» **WORK ORDER**: Go through the listing and transcribe each line exactly.

» **PROVIDED DATA**:
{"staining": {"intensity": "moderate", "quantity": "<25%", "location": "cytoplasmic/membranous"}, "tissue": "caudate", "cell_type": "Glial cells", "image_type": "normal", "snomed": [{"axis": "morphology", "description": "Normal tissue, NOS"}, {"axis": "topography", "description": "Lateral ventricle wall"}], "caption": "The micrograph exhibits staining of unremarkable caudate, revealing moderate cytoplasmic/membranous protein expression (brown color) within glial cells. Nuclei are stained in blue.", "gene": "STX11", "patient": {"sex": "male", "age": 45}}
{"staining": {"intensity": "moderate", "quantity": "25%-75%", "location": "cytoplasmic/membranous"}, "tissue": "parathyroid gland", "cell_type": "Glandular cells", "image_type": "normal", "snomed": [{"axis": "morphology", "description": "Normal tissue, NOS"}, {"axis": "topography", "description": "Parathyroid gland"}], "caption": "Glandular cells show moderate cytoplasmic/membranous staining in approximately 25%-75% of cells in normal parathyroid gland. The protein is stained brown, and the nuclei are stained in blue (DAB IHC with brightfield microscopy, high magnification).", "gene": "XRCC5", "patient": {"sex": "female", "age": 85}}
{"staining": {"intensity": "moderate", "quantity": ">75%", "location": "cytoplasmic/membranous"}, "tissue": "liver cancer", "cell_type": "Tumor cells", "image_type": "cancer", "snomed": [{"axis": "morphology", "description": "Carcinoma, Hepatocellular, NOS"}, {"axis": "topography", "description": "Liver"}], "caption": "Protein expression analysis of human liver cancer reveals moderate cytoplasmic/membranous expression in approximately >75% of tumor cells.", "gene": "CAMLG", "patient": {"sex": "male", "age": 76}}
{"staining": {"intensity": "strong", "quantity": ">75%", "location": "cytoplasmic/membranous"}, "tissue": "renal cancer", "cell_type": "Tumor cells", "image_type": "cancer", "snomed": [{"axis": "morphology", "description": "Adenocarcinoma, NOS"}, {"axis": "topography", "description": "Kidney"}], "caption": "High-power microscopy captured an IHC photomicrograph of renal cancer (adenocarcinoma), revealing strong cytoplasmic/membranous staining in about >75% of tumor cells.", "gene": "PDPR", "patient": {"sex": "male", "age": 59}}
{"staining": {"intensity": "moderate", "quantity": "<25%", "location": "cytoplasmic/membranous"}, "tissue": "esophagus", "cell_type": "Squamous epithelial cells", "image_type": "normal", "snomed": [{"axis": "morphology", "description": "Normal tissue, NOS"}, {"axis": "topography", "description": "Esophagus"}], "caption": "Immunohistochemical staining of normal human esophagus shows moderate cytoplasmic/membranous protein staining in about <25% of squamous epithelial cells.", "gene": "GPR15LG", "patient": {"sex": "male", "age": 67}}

» **ANSWER TO THIS EXERCISE**:
{"staining": {"intensity": "moderate", "quantity": "<25%", "location": "cytoplasmic/membranous"}, "tissue": "caudate", "cell_type": "Glial cells", "image_type": "normal", "snomed": [{"axis": "morphology", "description": "Normal tissue, NOS"}, {"axis": "topography", "description": "Lateral ventricle wall"}], "caption": "The micrograph exhibits staining of unremarkable caudate, revealing moderate cytoplasmic/membranous protein expression (brown color) within glial cells. Nuclei are stained in blue.", "gene": "STX11", "patient": {"sex": "male", "age": 45}}
{"staining": {"intensity": "moderate", "quantity": "25%-75%", "location": "cytoplasmic/membranous"}, "tissue": "parathyroid gland", "cell_type": "Glandular cells", "image_type": "normal", "snomed": [{"axis": "morphology", "description": "Normal tissue, NOS"}, {"axis": "topography", "description": "Parathyroid gland"}], "caption": "Glandular cells show moderate cytoplasmic/membranous staining in approximately 25%-75% of cells in normal parathyroid gland. The protein is stained brown, and the nuclei are stained in blue (DAB IHC with brightfield microscopy, high magnification).", "gene": "XRCC5", "patient": {"sex": "female", "age": 85}}
{"staining": {"intensity": "moderate", "quantity": ">75%", "location": "cytoplasmic/membranous"}, "tissue": "liver cancer", "cell_type": "Tumor cells", "image_type": "cancer", "snomed": [{"axis": "morphology", "description": "Carcinoma, Hepatocellular, NOS"}, {"axis": "topography", "description": "Liver"}], "caption": "Protein expression analysis of human liver cancer reveals moderate cytoplasmic/membranous expression in approximately >75% of tumor cells.", "gene": "CAMLG", "patient": {"sex": "male", "age": 76}}
{"staining": {"intensity": "strong", "quantity": ">75%", "location": "cytoplasmic/membranous"}, "tissue": "renal cancer", "cell_type": "Tumor cells", "image_type": "cancer", "snomed": [{"axis": "morphology", "description": "Adenocarcinoma, NOS"}, {"axis": "topography", "description": "Kidney"}], "caption": "High-power microscopy captured an IHC photomicrograph of renal cancer (adenocarcinoma), revealing strong cytoplasmic/membranous staining in about >75% of tumor cells.", "gene": "PDPR", "patient": {"sex": "male", "age": 59}}
{"staining": {"intensity": "moderate", "quantity": "<25%", "location": "cytoplasmic/membranous"}, "tissue": "esophagus", "cell_type": "Squamous epithelial cells", "image_type": "normal", "snomed": [{"axis": "morphology", "description": "Normal tissue, NOS"}, {"axis": "topography", "description": "Esophagus"}], "caption": "Immunohistochemical staining of normal human esophagus shows moderate cytoplasmic/membranous protein staining in about <25% of squamous epithelial cells.", "gene": "GPR15LG", "patient": {"sex": "male", "age": 67}}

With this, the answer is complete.